» Recorded information

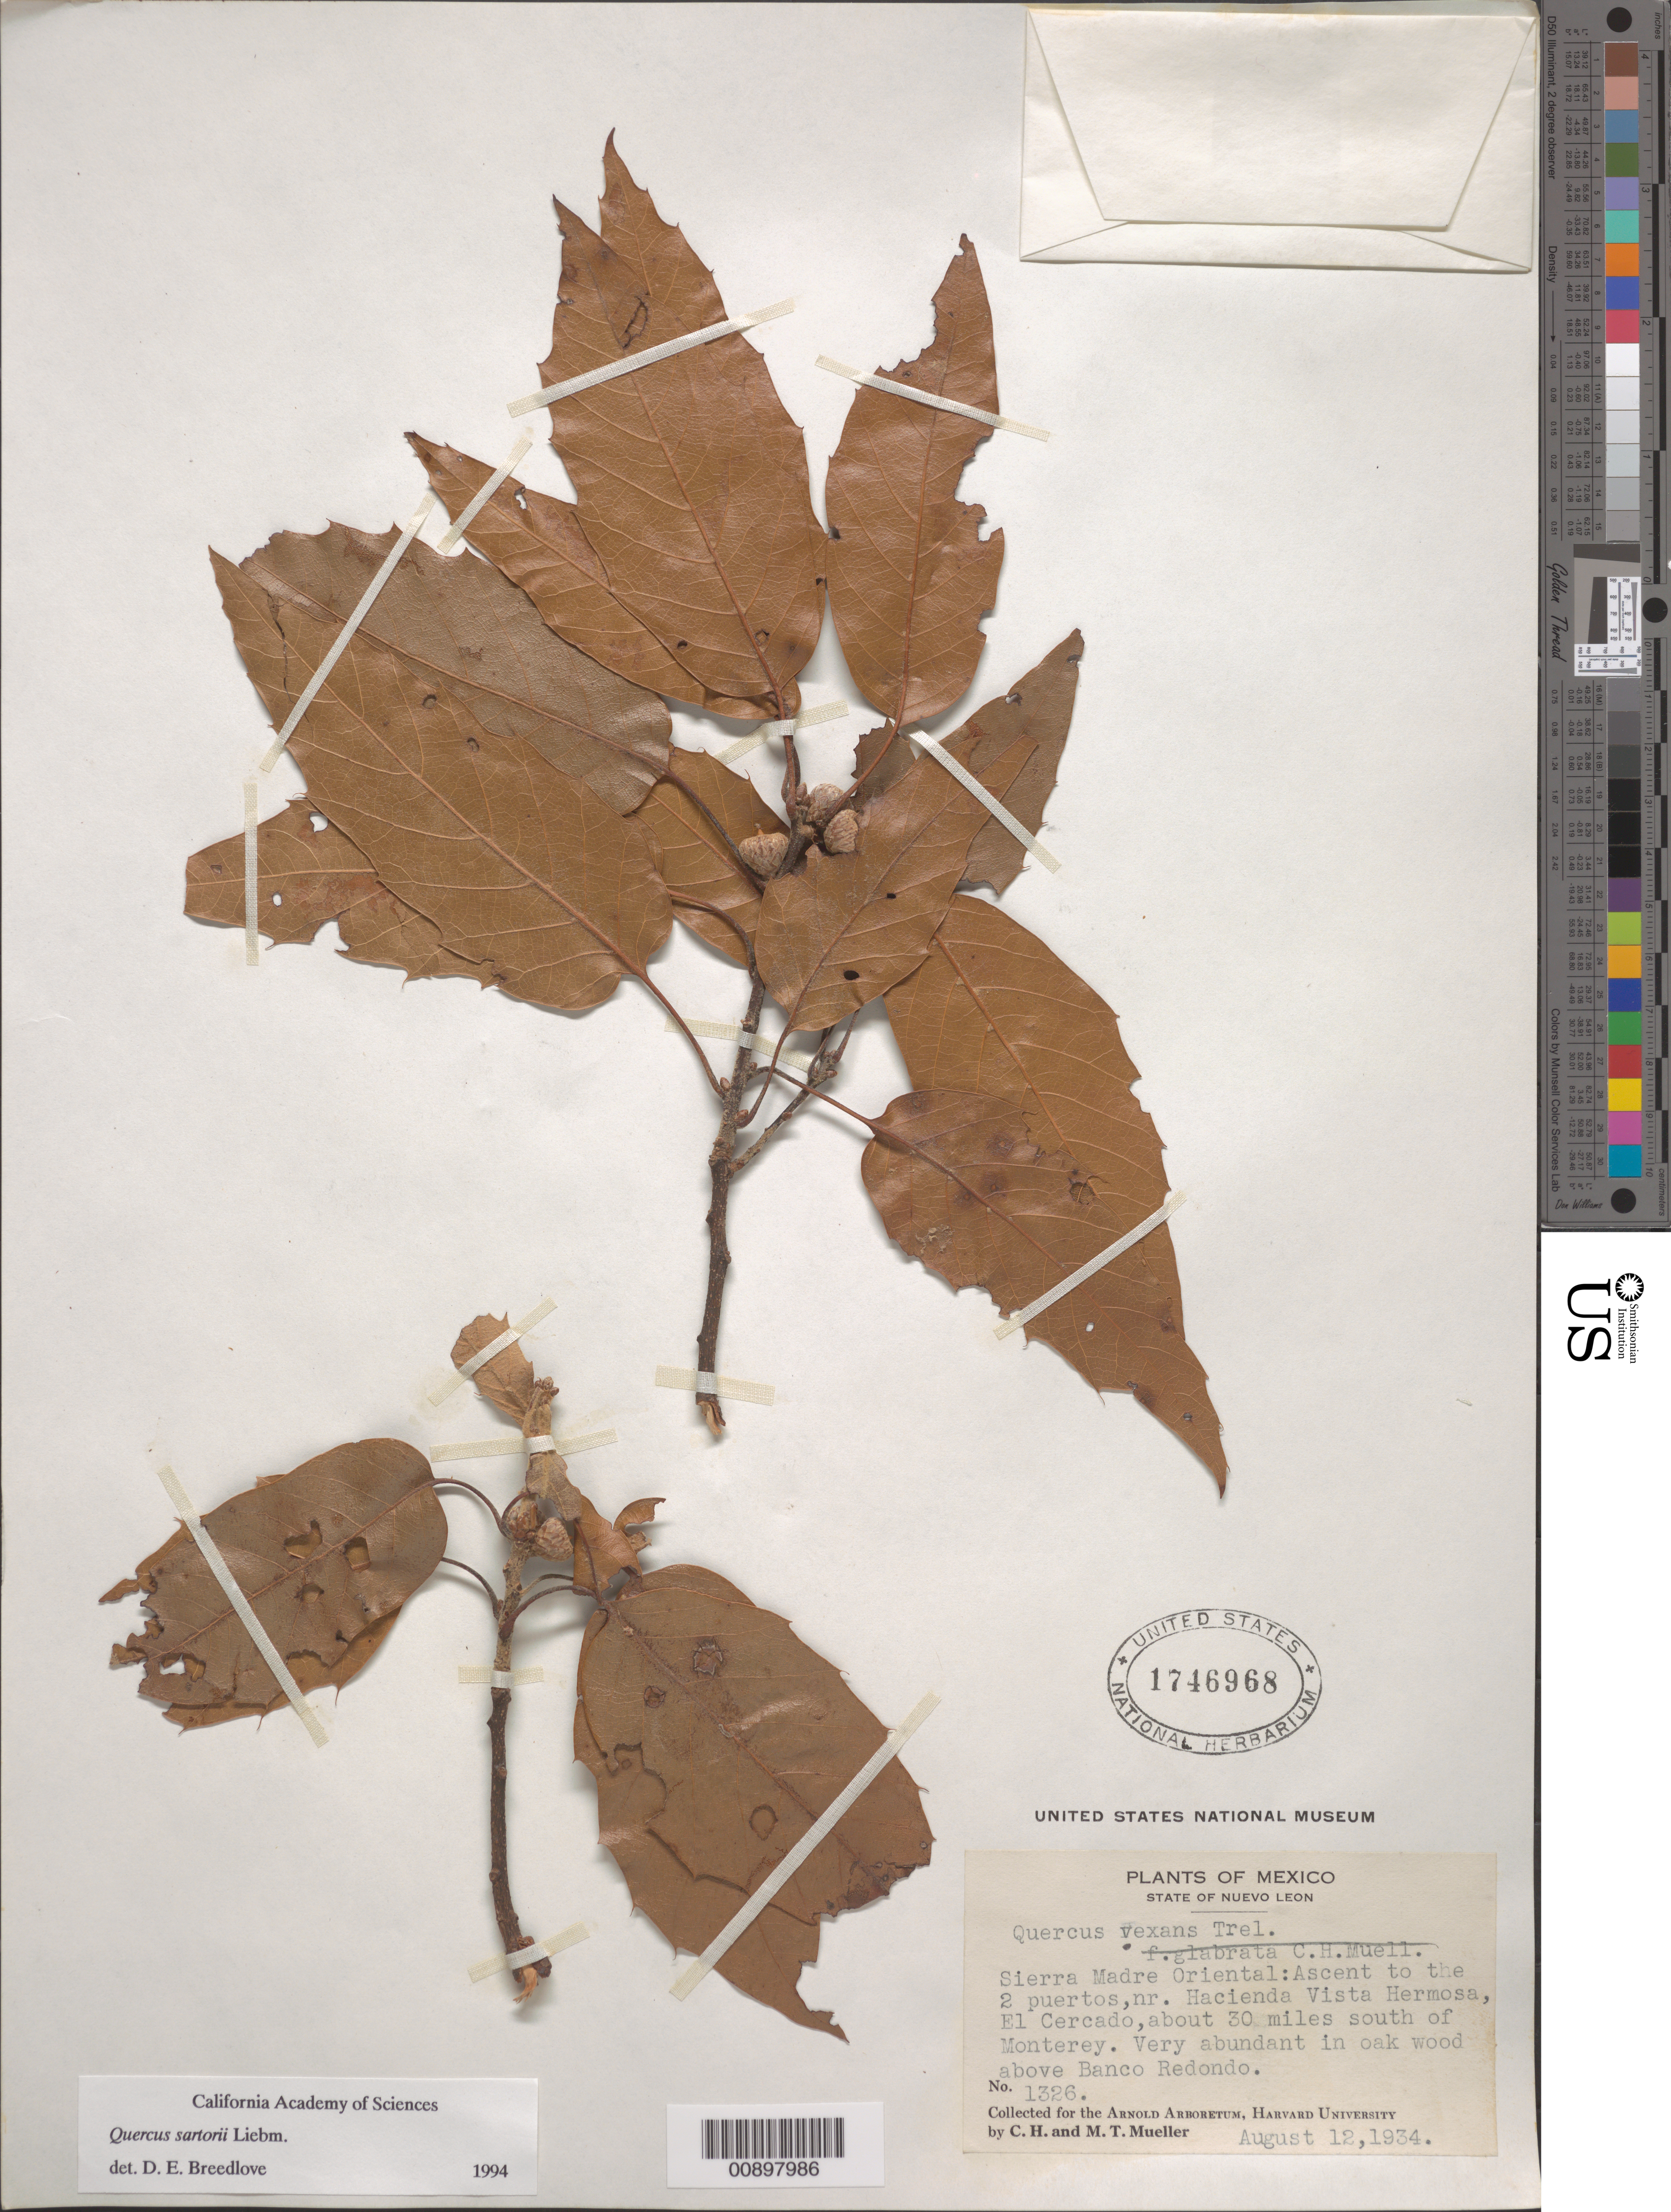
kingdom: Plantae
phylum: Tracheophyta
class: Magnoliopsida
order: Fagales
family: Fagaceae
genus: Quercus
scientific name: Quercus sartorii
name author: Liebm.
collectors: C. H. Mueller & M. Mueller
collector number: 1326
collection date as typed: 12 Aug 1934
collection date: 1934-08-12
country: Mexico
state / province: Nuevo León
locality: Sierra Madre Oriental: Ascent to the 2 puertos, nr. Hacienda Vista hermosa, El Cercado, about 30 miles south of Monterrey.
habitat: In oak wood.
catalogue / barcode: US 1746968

» Aim
Give back every line of the material above word for word, omitting the pictures.

» Reply
kingdom: Plantae
phylum: Tracheophyta
class: Magnoliopsida
order: Fagales
family: Fagaceae
genus: Quercus
scientific name: Quercus sartorii
name author: Liebm.
collectors: C. H. Mueller & M. Mueller
collector number: 1326
collection date as typed: 12 Aug 1934
collection date: 1934-08-12
country: Mexico
state / province: Nuevo León
locality: Sierra Madre Oriental: Ascent to the 2 puertos, nr. Hacienda Vista hermosa, El Cercado, about 30 miles south of Monterrey.
habitat: In oak wood.
catalogue / barcode: US 1746968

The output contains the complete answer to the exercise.